Engineering AraC to make it responsive to light instead of arabinose

The l-arabinose-responsive AraC and its cognate PBAD promoter underlie one of the most often used chemically inducible prokaryotic gene expression systems in microbiology and synthetic biology. Here, we change the sensing capability of AraC from l-arabinose to blue light, making its dimerization and the resulting PBAD activation light-inducible. We engineer an entire family of blue light-inducible AraC dimers in Escherichia coli (BLADE) to control gene expression in space and time. We show that BLADE can be used with pre-existing l-arabinose-responsive plasmids and strains, enabling optogenetic experiments without the need to clone. Furthermore, we apply BLADE to control, with light, the catabolism of l-arabinose, thus externally steering bacterial growth with a simple transformation step.
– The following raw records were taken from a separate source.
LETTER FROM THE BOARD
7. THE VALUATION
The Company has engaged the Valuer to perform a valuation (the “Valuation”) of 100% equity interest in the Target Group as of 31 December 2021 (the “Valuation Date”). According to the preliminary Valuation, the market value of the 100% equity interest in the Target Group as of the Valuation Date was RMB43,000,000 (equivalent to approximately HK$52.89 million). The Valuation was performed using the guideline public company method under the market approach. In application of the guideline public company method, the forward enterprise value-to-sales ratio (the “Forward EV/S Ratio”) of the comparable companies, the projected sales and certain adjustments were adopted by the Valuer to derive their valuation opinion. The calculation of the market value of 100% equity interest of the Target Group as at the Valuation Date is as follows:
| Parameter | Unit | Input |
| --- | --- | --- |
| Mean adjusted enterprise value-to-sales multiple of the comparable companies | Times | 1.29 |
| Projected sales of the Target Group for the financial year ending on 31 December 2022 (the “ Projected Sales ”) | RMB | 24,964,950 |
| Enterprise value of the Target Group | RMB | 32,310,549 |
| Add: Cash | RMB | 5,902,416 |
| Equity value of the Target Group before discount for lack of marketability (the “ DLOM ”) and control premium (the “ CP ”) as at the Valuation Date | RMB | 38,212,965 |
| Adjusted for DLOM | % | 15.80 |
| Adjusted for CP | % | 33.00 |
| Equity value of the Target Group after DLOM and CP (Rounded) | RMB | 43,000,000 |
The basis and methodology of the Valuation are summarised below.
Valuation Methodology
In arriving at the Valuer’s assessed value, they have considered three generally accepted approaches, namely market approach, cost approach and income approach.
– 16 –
Our work establishes BLADE as a highly practical and effective optogenetic tool with plug-and-play functionality—features that we hope will accelerate the broader adoption of optogenetics and the realization of its vast potential in microbiology, synthetic biology and biotechnology. Engineering of a blue light-inducible AraC dimerization system in E. coli permits light-dependent, rather than arabinose-based, regulation of gene expression from standard PBAD promoters, enabling temporal and spatial control of bacterial systems.